Upgrade still not going well…

I woke up this morning to find every screen logged into the server was showing “unable to contact the UPS” errors. One window was still responding a bit, and an “uptime” command showed the load average just a hair over 230, and rising.

After power cycling, I find the log shows that sometime around 2am, when the nightly cron jobs kick off, the second IDE controller started throwing errors again.
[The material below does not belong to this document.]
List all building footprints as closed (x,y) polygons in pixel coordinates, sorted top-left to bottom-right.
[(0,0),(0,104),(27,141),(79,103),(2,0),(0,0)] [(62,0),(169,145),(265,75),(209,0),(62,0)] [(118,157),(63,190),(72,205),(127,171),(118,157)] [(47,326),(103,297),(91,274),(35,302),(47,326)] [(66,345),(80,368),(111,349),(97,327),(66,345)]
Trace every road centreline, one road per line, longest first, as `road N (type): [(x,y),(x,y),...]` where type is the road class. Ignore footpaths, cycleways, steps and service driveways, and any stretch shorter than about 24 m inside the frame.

I’ve got to consider the following possibilities:

  • The hardware just miraculously decided to fail when I upgraded.
  • The hardware was always a little bit bad, but the 2.6 kernel notices the problem and the 2.4 kernel didn’t. OR
  • There is nothing wrong with the hardware and it’s a fault in the kernel

Tonight I’m going to have to go offline again, while I try booting with a Knoppix CD with a 2.4 kernel to test the hardware again. If that works, then I’m going to try 2.6 with no smp, and with the infamous “noapic” flag (whatever the hell that means).

My car, again.

As I wrote about in My car, the mother, my car recently required a huge amount of service because it was leaking oil. Well, it’s been about 1500 miles since then, and last night after 5 hours on the highway, I got a “oil pressure” warning light when turning at a traffic light. Oh oh. This morning it was making that clattering noise again. Oh oh. I bought some oil, and threw in two quarts. Then I changed, and it was still showing a quart down, so I threw in another. Un-fucking-believeable – they supposedly *fixed* the oil leak, and it went through 3 quarts in 500 miles?

Even my VW Beetle wasn’t that bad when it had over 150,000 miles on it.

What I’m wasting my day on today…

This happens on RedHat 7.3 – haven’t tried on something more recent.

Assume you have a machine where root can rsh to localhost (yeah, I know, but the machine isn’t on a network where there are any users, so it’s not as bad as it could be.)


rsh localhost "/etc/init.d/snmpd restart; echo 'DONE'"

will echo the “DONE” but never return unless you hit ^C twice.


rsh localhost "/etc/init.d/snmpd restart

works as expected.

Now take a script that does rsh'es to a bunch of machines and runs apt-get on them (as well as on the local machine) and does various configuration tasks on both the local and the other systems, including restarting services. See script run. Now, take the entire script, and
put a


{
} 2>&1 | tee -a /var/log/upgrade.log

around the whole thing, and suddenly it never finishes.

See Paul waste his whole day trying different variations, each time requiring 45 minutes to put all the machines back to the version 3.3 configuration, and at least 20 minutes for the script to run. Can you say “bored and frustrated”, ladies and gentlemen?

And to top it all off, there’s an AIRMET for icing all along the route to Ottawa, so I won’t be flying after all.